- [HOW TO COMPLETE THIS TASK]: Say how many lines below have "shadow" in them, giving the number alone.

::: INPUT MATERIAL

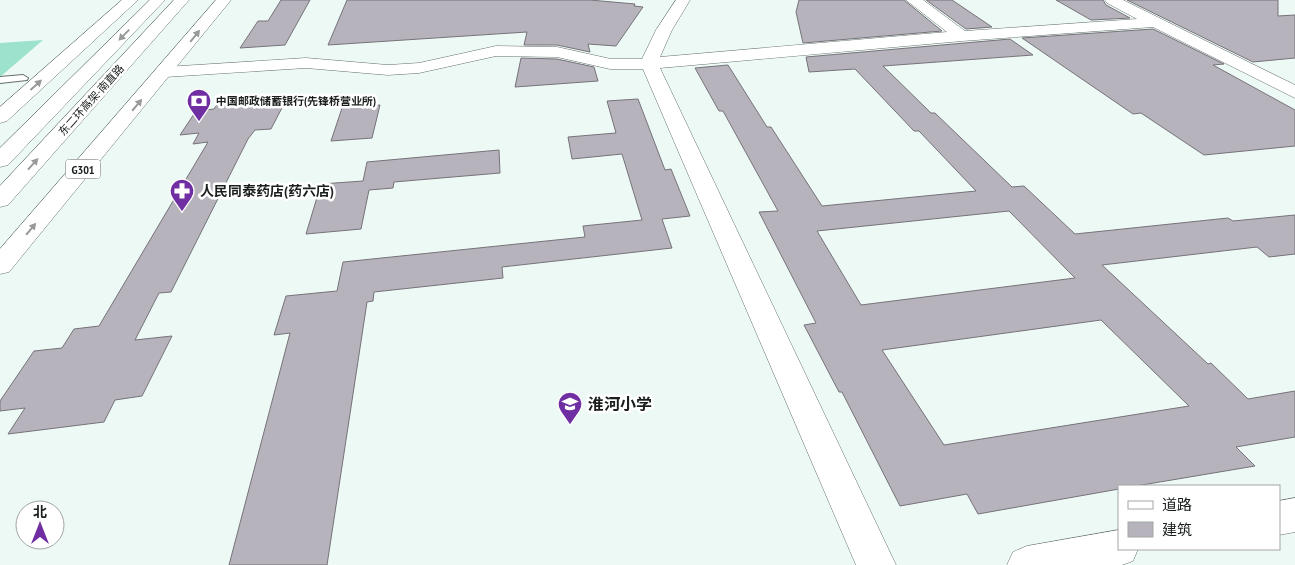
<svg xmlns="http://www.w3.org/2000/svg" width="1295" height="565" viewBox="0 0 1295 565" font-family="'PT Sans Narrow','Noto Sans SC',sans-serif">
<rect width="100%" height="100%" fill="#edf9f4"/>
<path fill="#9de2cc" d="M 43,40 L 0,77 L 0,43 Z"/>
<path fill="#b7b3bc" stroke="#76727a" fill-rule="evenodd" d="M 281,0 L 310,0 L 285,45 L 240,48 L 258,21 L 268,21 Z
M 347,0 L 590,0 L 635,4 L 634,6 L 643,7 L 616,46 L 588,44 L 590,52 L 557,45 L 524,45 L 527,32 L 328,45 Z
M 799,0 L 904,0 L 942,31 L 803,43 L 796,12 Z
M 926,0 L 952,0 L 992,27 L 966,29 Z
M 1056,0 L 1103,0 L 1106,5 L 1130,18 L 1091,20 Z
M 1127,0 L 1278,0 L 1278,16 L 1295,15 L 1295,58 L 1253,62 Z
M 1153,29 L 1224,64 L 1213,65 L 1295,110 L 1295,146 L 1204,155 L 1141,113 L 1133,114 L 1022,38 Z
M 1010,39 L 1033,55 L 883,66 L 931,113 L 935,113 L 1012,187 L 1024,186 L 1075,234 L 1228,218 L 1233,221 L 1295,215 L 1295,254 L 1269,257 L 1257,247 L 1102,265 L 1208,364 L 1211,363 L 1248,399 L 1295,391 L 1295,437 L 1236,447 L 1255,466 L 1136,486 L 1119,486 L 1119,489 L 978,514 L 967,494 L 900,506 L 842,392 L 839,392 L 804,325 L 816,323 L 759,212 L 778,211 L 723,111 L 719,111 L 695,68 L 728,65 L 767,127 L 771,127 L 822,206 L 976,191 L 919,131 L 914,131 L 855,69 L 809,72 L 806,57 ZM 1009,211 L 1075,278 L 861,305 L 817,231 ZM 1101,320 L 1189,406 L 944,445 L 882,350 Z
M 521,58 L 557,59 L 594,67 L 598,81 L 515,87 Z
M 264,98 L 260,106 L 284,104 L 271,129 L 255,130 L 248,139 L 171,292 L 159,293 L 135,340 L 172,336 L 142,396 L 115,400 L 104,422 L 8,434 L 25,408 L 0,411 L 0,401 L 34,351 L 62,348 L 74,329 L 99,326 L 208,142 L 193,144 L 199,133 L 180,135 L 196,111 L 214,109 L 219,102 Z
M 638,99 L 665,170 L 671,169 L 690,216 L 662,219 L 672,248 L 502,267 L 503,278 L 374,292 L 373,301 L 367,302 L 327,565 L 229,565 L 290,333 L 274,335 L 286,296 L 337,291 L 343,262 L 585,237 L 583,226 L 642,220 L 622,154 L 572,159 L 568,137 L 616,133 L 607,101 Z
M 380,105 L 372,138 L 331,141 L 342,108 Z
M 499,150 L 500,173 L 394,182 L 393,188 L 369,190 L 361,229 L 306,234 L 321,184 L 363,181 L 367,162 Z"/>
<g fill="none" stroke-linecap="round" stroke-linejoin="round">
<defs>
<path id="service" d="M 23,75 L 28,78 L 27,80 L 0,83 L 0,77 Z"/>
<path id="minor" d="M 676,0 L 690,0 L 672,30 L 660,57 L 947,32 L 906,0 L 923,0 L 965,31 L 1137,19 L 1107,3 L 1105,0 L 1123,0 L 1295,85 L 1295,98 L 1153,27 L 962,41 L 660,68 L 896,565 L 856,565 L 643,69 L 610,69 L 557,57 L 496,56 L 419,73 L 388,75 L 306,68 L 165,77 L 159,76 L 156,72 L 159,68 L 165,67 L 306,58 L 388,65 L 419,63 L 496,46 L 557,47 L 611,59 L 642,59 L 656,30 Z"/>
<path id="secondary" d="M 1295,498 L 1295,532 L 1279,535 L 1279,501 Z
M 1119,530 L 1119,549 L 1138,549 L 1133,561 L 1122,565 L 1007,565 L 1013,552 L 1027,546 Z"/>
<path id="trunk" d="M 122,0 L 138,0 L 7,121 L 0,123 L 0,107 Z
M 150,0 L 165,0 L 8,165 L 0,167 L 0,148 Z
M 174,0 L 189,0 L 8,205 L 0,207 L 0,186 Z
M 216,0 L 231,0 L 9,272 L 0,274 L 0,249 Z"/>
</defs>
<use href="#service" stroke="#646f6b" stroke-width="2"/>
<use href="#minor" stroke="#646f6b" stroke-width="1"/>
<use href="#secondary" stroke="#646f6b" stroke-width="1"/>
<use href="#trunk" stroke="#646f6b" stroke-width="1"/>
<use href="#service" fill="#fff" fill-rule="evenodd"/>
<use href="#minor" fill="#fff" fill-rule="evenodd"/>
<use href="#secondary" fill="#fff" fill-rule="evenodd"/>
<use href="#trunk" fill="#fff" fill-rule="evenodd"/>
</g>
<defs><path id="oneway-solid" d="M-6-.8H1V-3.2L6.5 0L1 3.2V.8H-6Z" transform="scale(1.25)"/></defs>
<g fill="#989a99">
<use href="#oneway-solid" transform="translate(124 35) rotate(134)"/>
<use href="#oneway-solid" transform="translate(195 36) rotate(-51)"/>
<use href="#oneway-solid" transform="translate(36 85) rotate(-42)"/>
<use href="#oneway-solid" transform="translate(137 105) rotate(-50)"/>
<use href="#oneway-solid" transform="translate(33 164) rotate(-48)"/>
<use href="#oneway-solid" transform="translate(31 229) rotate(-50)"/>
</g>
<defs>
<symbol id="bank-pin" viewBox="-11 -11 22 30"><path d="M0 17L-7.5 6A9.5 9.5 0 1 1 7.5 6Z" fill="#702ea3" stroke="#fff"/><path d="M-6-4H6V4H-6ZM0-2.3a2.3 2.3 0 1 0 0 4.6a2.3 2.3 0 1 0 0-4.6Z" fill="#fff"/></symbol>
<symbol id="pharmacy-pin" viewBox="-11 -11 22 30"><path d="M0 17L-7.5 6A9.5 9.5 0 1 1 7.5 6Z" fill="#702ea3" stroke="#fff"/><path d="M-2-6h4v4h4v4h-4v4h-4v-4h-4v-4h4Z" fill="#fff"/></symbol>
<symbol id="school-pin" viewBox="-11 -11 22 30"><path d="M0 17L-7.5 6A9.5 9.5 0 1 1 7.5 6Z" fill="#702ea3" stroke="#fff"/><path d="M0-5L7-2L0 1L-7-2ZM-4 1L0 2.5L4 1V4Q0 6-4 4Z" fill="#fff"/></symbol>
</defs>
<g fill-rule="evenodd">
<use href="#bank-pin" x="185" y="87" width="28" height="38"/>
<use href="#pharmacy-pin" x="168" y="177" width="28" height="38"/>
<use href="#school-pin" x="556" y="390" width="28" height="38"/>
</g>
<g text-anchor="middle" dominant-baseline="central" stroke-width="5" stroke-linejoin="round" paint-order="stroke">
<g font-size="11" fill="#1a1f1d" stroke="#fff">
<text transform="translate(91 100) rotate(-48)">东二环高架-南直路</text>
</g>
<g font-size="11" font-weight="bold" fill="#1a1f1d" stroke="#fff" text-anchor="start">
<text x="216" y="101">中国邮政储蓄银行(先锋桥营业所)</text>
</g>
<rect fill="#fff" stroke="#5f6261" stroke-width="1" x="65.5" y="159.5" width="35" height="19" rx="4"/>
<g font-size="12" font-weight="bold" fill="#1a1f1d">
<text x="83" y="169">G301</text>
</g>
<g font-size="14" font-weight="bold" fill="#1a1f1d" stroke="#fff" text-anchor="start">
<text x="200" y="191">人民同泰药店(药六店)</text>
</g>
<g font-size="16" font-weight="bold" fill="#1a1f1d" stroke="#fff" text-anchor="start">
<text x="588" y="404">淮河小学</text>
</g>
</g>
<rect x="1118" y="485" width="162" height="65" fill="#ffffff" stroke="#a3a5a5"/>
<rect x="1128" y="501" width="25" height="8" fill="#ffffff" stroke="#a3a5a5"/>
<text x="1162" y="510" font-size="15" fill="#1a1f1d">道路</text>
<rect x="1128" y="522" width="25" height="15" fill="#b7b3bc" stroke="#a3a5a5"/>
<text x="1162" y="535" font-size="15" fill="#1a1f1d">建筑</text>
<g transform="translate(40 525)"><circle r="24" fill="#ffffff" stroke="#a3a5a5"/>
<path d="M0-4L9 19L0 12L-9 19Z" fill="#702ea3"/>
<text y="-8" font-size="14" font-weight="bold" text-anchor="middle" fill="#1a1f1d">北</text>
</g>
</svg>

::::::
::: INPUT MATERIAL

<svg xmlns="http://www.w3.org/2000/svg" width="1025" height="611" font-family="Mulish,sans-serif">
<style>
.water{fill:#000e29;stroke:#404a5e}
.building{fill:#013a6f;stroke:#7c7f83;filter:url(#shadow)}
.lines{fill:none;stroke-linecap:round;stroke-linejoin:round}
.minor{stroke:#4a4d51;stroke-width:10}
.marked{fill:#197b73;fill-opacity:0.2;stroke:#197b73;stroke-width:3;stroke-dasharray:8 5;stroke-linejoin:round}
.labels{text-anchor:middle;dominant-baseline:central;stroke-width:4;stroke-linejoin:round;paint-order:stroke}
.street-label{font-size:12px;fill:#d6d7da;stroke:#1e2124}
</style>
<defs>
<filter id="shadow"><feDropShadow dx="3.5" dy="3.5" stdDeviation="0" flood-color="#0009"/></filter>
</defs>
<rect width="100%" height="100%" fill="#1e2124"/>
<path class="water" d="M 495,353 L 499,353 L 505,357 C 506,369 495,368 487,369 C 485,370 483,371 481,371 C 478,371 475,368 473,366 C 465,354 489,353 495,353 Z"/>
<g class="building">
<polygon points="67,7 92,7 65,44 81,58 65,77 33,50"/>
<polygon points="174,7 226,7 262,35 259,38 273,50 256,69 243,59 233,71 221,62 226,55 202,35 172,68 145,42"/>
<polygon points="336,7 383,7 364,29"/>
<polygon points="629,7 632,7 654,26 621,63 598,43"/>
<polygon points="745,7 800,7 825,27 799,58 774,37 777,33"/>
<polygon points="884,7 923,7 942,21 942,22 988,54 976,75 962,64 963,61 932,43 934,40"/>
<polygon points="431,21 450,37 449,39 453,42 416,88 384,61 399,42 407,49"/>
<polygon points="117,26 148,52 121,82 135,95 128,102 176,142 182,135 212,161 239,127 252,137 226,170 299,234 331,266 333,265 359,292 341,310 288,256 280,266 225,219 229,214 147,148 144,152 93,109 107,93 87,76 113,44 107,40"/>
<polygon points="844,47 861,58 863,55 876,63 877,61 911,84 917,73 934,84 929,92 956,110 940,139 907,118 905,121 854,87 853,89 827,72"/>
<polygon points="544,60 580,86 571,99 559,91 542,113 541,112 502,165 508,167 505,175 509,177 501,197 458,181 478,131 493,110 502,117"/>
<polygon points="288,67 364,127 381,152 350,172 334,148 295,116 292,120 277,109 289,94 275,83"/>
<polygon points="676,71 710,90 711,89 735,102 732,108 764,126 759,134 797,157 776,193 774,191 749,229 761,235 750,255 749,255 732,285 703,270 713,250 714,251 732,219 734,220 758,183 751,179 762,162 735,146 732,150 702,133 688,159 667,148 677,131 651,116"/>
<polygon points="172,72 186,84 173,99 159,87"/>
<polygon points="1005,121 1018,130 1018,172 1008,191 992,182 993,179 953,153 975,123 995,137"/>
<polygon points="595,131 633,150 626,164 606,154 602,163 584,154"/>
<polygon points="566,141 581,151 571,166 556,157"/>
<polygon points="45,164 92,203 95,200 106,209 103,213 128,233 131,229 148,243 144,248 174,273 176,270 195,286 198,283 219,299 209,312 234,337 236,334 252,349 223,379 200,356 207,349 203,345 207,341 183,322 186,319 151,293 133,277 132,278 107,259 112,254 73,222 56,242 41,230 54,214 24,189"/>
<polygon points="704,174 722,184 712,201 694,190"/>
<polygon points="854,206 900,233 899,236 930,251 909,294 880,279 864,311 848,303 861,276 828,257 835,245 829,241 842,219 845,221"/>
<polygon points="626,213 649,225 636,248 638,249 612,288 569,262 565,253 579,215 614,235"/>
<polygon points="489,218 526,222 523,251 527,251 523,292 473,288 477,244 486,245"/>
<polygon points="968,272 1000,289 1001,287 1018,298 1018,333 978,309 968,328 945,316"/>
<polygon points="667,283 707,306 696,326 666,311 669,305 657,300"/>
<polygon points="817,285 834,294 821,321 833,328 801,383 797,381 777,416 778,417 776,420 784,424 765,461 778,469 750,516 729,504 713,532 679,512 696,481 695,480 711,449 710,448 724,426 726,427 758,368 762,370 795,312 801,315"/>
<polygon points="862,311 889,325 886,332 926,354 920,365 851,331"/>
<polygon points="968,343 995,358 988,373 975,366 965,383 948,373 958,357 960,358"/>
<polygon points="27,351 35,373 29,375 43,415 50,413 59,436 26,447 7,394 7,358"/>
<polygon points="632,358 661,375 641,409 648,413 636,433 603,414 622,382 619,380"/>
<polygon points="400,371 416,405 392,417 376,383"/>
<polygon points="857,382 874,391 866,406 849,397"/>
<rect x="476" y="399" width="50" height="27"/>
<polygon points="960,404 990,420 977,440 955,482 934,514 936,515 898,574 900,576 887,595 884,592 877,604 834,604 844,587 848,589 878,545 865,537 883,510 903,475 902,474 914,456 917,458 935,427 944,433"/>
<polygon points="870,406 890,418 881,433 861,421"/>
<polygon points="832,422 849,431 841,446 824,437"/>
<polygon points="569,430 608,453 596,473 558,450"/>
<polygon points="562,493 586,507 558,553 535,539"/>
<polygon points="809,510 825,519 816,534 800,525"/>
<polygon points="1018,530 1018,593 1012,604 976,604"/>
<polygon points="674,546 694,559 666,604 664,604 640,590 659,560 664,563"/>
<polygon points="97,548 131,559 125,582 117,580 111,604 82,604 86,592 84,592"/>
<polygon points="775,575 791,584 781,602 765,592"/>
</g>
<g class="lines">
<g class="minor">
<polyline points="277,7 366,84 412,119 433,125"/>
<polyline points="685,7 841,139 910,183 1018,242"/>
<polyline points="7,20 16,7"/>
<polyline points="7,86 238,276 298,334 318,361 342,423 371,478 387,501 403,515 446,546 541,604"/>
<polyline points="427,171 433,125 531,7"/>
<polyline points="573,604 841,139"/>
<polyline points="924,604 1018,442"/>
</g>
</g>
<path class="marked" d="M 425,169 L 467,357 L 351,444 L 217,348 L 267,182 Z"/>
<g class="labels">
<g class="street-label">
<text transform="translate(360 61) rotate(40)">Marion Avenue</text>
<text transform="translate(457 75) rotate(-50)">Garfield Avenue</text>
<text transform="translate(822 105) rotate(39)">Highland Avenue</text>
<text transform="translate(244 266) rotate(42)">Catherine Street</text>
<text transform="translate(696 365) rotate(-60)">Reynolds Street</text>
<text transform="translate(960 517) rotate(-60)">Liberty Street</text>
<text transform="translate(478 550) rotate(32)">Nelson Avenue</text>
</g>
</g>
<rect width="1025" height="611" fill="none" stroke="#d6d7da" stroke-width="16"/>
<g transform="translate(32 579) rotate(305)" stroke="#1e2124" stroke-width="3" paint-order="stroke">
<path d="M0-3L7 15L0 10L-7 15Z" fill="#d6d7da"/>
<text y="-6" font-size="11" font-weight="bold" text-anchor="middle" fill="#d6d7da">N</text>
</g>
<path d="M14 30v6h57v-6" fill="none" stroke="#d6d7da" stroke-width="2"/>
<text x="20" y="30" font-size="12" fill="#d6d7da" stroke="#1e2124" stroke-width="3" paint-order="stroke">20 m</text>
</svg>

::::::

- [RESULT FOR THIS TASK]: 2